## THE TASK
With pictures left out, only the lines from the one containing "X132080000Y-57912000D01*" through the end of the records should be reproduced exactly, please.

(EXCERPTED RECORDS begins)

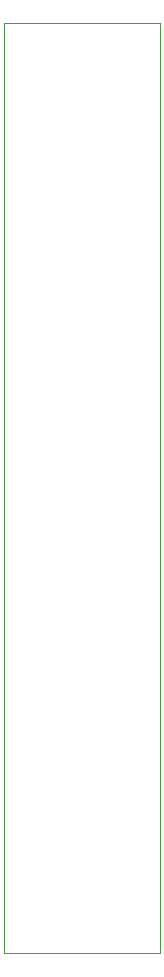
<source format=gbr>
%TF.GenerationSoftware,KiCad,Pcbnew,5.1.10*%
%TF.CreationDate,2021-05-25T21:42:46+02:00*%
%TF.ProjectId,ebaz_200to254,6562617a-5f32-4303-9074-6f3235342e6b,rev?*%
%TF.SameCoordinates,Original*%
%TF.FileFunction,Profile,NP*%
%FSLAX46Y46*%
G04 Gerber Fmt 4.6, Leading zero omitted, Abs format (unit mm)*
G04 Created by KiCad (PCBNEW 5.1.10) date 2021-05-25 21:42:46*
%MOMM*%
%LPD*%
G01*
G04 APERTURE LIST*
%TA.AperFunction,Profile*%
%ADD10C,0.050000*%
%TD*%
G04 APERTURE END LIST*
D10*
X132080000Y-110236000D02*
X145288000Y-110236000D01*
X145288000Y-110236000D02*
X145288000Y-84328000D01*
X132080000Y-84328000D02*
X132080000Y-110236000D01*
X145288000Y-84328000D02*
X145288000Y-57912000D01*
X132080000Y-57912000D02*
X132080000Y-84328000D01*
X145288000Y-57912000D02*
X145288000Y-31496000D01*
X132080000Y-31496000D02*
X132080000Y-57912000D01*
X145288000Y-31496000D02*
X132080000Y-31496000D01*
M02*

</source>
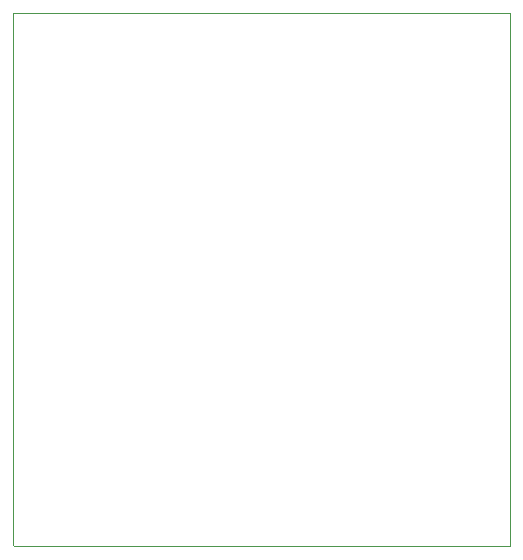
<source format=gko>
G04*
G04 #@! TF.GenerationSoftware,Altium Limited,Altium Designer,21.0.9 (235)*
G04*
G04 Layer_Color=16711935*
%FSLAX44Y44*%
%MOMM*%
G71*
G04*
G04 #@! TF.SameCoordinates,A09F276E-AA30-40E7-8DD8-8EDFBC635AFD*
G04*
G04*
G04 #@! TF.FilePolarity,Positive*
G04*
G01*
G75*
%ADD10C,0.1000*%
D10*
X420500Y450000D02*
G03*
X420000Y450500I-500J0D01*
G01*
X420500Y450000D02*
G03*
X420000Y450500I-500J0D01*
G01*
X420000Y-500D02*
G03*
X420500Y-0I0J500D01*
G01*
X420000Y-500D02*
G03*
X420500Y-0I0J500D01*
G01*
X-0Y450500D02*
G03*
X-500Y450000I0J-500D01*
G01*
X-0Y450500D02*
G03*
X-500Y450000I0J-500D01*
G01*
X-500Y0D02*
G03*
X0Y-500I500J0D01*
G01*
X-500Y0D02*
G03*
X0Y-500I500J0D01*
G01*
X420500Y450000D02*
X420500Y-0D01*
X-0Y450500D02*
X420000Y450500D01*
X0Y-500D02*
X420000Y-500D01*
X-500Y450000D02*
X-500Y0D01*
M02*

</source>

(EXCERPTED RECORDS ends)

## EXERCISE ANSWER
X132080000Y-57912000D01*
X145288000Y-31496000D02*
X132080000Y-31496000D01*
M02*

</source>
<source format=gko>
G04*
G04 #@! TF.GenerationSoftware,Altium Limited,Altium Designer,21.0.9 (235)*
G04*
G04 Layer_Color=16711935*
%FSLAX44Y44*%
%MOMM*%
G71*
G04*
G04 #@! TF.SameCoordinates,A09F276E-AA30-40E7-8DD8-8EDFBC635AFD*
G04*
G04*
G04 #@! TF.FilePolarity,Positive*
G04*
G01*
G75*
%ADD10C,0.1000*%
D10*
X420500Y450000D02*
G03*
X420000Y450500I-500J0D01*
G01*
X420500Y450000D02*
G03*
X420000Y450500I-500J0D01*
G01*
X420000Y-500D02*
G03*
X420500Y-0I0J500D01*
G01*
X420000Y-500D02*
G03*
X420500Y-0I0J500D01*
G01*
X-0Y450500D02*
G03*
X-500Y450000I0J-500D01*
G01*
X-0Y450500D02*
G03*
X-500Y450000I0J-500D01*
G01*
X-500Y0D02*
G03*
X0Y-500I500J0D01*
G01*
X-500Y0D02*
G03*
X0Y-500I500J0D01*
G01*
X420500Y450000D02*
X420500Y-0D01*
X-0Y450500D02*
X420000Y450500D01*
X0Y-500D02*
X420000Y-500D01*
X-500Y450000D02*
X-500Y0D01*
M02*

</source>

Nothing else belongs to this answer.